** Opening AVAILABLE DATA block **

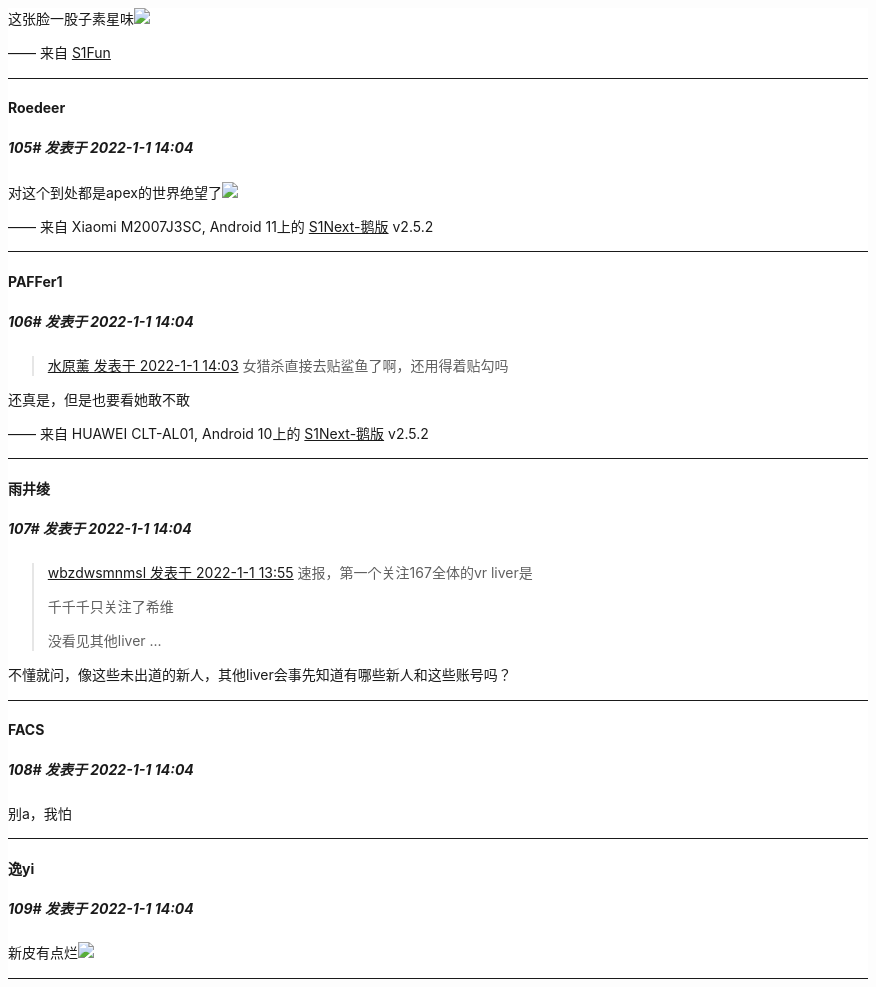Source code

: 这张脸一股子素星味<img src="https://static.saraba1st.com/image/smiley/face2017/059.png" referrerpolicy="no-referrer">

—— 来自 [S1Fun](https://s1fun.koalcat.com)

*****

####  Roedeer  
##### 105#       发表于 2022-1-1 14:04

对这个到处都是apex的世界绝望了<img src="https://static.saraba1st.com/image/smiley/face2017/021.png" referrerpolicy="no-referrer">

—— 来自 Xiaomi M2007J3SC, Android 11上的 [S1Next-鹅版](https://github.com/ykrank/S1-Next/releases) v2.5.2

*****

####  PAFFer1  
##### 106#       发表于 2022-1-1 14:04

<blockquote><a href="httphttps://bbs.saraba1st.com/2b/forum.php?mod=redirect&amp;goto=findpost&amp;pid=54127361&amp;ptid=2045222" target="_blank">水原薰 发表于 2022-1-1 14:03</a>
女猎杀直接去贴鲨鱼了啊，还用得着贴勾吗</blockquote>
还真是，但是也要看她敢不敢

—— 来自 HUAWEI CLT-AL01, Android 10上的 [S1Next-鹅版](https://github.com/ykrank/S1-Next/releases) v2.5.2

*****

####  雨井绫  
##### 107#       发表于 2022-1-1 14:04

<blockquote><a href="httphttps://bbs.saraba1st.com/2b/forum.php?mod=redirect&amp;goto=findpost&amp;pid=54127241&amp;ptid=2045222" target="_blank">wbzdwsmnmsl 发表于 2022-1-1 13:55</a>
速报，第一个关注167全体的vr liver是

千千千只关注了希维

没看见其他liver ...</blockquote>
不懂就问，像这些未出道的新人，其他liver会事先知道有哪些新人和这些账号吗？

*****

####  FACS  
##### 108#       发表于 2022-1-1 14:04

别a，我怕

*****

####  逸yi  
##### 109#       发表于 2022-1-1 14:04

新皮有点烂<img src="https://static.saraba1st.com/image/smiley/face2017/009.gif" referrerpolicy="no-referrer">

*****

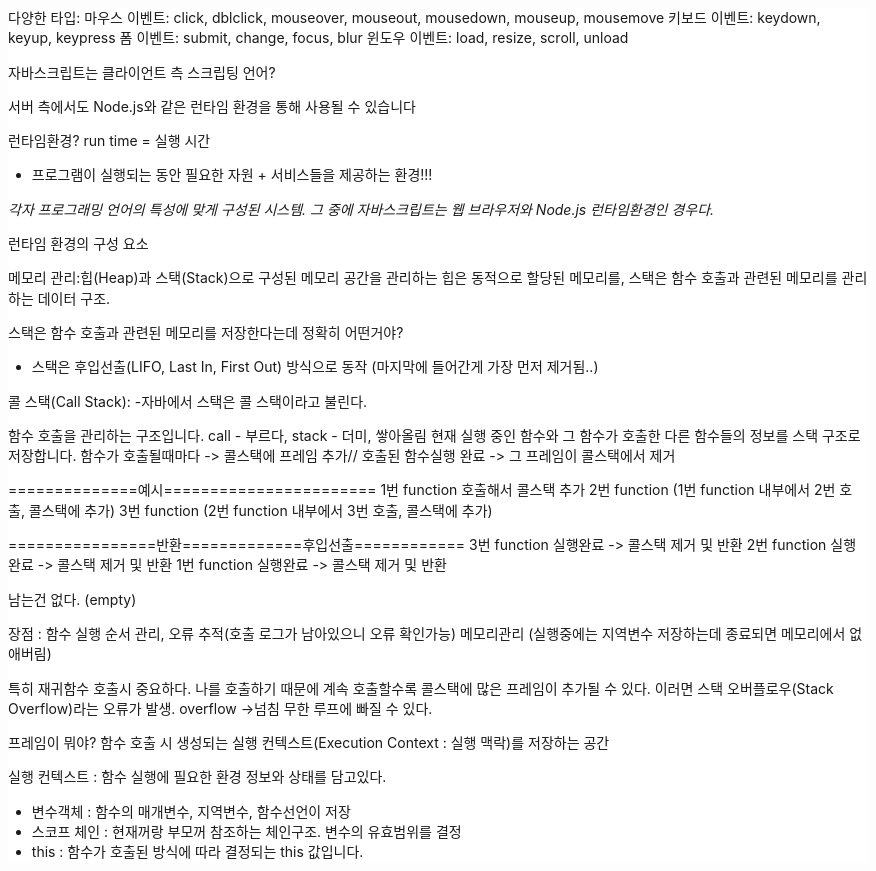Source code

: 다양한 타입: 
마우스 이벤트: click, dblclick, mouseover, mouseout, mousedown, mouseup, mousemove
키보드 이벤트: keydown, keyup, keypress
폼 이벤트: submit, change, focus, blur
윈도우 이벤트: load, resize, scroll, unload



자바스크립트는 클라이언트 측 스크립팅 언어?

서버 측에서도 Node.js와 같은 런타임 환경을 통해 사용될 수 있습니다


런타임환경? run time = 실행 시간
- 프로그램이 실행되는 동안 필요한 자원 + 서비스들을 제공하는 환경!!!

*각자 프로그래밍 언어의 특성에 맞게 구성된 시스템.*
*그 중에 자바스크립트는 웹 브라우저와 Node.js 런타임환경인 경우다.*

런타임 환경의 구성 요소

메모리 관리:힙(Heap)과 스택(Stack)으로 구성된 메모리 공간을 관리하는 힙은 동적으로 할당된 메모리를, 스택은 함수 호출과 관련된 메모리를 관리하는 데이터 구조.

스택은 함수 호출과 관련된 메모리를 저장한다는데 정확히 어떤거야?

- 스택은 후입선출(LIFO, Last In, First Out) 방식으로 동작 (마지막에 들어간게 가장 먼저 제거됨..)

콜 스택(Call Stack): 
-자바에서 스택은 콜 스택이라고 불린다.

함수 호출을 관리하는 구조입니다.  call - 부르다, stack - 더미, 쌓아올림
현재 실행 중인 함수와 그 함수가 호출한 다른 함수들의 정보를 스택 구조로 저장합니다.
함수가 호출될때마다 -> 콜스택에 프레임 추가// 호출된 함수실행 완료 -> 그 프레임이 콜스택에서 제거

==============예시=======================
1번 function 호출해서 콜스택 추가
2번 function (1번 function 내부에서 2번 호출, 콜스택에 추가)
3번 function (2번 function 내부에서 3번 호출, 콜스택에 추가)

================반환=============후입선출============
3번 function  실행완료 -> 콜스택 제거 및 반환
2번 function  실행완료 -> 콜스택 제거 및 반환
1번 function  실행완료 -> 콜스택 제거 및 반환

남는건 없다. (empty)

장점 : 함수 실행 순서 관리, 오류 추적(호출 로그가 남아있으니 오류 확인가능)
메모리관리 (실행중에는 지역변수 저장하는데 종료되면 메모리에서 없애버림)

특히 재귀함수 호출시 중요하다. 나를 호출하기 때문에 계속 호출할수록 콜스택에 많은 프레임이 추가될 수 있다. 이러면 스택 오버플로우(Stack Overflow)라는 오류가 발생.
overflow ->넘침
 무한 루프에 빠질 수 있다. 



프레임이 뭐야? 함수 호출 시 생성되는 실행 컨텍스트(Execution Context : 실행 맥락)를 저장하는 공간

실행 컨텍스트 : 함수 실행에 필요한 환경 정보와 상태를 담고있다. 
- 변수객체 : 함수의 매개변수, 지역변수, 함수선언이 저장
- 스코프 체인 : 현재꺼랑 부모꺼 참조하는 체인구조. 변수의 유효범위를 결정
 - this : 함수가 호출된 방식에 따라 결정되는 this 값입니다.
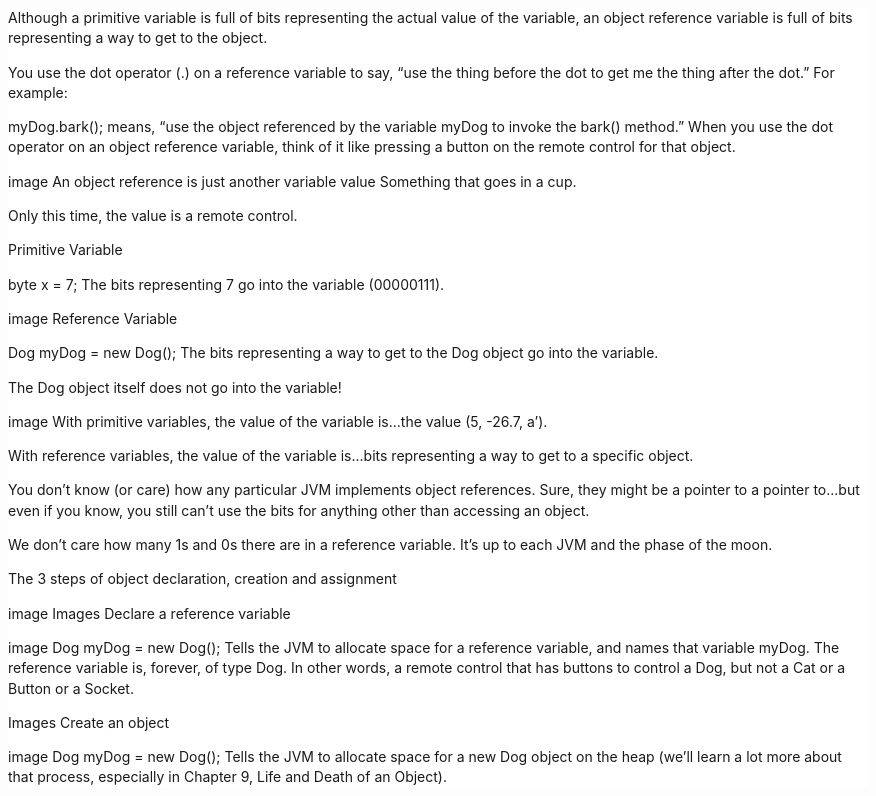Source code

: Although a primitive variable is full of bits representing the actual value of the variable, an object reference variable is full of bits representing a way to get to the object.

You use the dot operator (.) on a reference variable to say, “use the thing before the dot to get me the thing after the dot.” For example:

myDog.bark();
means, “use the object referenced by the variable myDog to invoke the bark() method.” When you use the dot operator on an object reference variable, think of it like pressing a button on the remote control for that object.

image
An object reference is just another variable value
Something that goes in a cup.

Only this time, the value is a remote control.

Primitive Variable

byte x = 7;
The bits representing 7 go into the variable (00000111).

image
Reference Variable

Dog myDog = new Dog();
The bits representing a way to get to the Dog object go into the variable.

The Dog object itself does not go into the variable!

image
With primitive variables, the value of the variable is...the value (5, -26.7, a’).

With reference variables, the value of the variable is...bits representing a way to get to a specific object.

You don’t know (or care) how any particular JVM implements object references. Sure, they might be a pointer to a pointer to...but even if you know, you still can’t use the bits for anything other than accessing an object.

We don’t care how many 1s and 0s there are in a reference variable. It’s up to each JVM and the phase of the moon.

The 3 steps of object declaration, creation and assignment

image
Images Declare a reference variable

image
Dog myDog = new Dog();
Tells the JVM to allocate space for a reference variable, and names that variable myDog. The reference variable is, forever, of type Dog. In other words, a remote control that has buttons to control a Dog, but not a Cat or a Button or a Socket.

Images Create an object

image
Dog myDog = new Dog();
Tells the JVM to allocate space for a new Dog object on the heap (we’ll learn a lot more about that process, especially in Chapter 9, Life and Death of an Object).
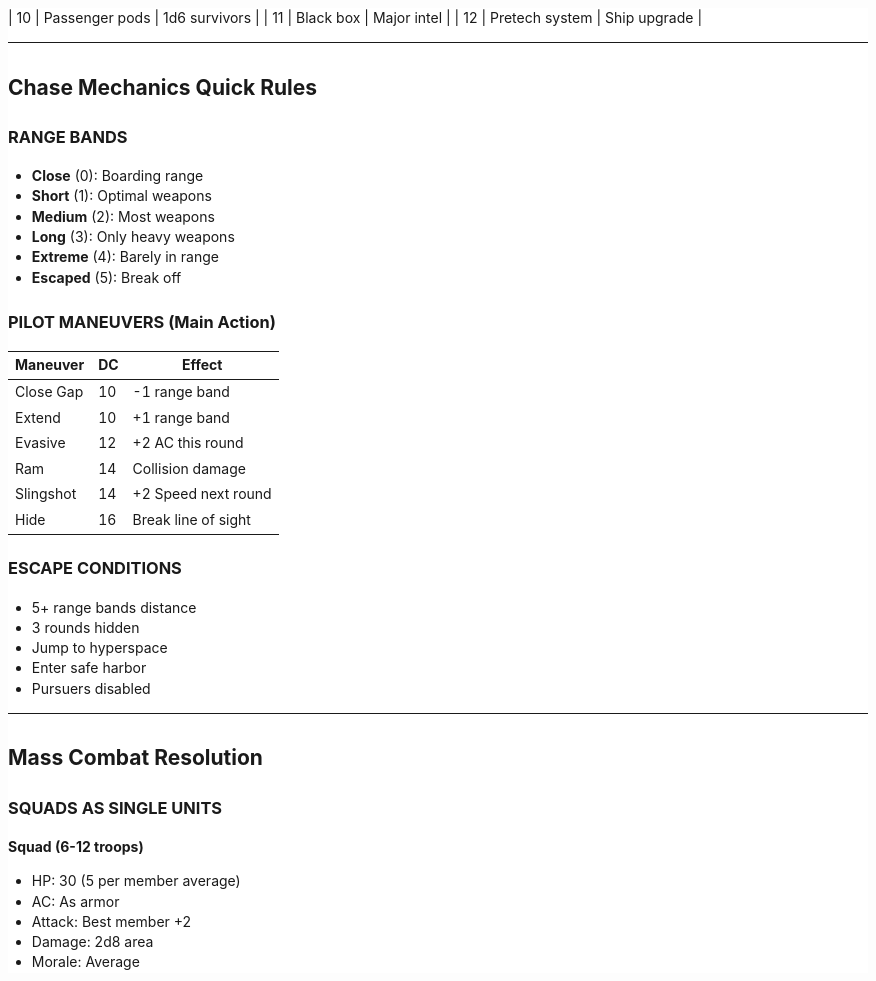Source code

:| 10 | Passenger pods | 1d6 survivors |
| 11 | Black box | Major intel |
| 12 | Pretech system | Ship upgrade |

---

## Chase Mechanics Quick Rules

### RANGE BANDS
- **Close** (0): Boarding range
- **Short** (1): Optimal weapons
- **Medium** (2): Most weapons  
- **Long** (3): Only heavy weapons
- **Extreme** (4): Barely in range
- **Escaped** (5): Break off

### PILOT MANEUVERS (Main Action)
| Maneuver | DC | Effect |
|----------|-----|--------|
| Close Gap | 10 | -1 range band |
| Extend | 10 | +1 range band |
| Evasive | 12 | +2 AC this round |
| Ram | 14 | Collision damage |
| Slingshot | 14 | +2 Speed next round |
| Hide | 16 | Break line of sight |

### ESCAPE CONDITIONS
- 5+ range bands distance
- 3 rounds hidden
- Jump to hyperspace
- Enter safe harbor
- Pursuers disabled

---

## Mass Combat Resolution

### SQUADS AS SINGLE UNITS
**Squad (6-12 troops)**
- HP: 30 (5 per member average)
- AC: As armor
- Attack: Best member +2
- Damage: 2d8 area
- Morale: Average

** Closing AVAILABLE DATA block **

• _REQUEST_:
Transcribe exactly each line of the records from the start up to and including the one with "런타임 환경의 구성 요소", and leave out every picture.

• _OUTPUT OF THE TASK_:
Source code

: 这张脸一股子素星味<img src="https://static.saraba1st.com/image/smiley/face2017/059.png" referrerpolicy="no-referrer">

—— 来自 [S1Fun](https://s1fun.koalcat.com)

*****

####  Roedeer  
##### 105#       发表于 2022-1-1 14:04

对这个到处都是apex的世界绝望了<img src="https://static.saraba1st.com/image/smiley/face2017/021.png" referrerpolicy="no-referrer">

—— 来自 Xiaomi M2007J3SC, Android 11上的 [S1Next-鹅版](https://github.com/ykrank/S1-Next/releases) v2.5.2

*****

####  PAFFer1  
##### 106#       发表于 2022-1-1 14:04

<blockquote><a href="httphttps://bbs.saraba1st.com/2b/forum.php?mod=redirect&amp;goto=findpost&amp;pid=54127361&amp;ptid=2045222" target="_blank">水原薰 发表于 2022-1-1 14:03</a>
女猎杀直接去贴鲨鱼了啊，还用得着贴勾吗</blockquote>
还真是，但是也要看她敢不敢

—— 来自 HUAWEI CLT-AL01, Android 10上的 [S1Next-鹅版](https://github.com/ykrank/S1-Next/releases) v2.5.2

*****

####  雨井绫  
##### 107#       发表于 2022-1-1 14:04

<blockquote><a href="httphttps://bbs.saraba1st.com/2b/forum.php?mod=redirect&amp;goto=findpost&amp;pid=54127241&amp;ptid=2045222" target="_blank">wbzdwsmnmsl 发表于 2022-1-1 13:55</a>
速报，第一个关注167全体的vr liver是

千千千只关注了希维

没看见其他liver ...</blockquote>
不懂就问，像这些未出道的新人，其他liver会事先知道有哪些新人和这些账号吗？

*****

####  FACS  
##### 108#       发表于 2022-1-1 14:04

别a，我怕

*****

####  逸yi  
##### 109#       发表于 2022-1-1 14:04

新皮有点烂<img src="https://static.saraba1st.com/image/smiley/face2017/009.gif" referrerpolicy="no-referrer">

*****

Source code

: 다양한 타입: 
마우스 이벤트: click, dblclick, mouseover, mouseout, mousedown, mouseup, mousemove
키보드 이벤트: keydown, keyup, keypress
폼 이벤트: submit, change, focus, blur
윈도우 이벤트: load, resize, scroll, unload



자바스크립트는 클라이언트 측 스크립팅 언어?

서버 측에서도 Node.js와 같은 런타임 환경을 통해 사용될 수 있습니다


런타임환경? run time = 실행 시간
- 프로그램이 실행되는 동안 필요한 자원 + 서비스들을 제공하는 환경!!!

*각자 프로그래밍 언어의 특성에 맞게 구성된 시스템.*
*그 중에 자바스크립트는 웹 브라우저와 Node.js 런타임환경인 경우다.*

런타임 환경의 구성 요소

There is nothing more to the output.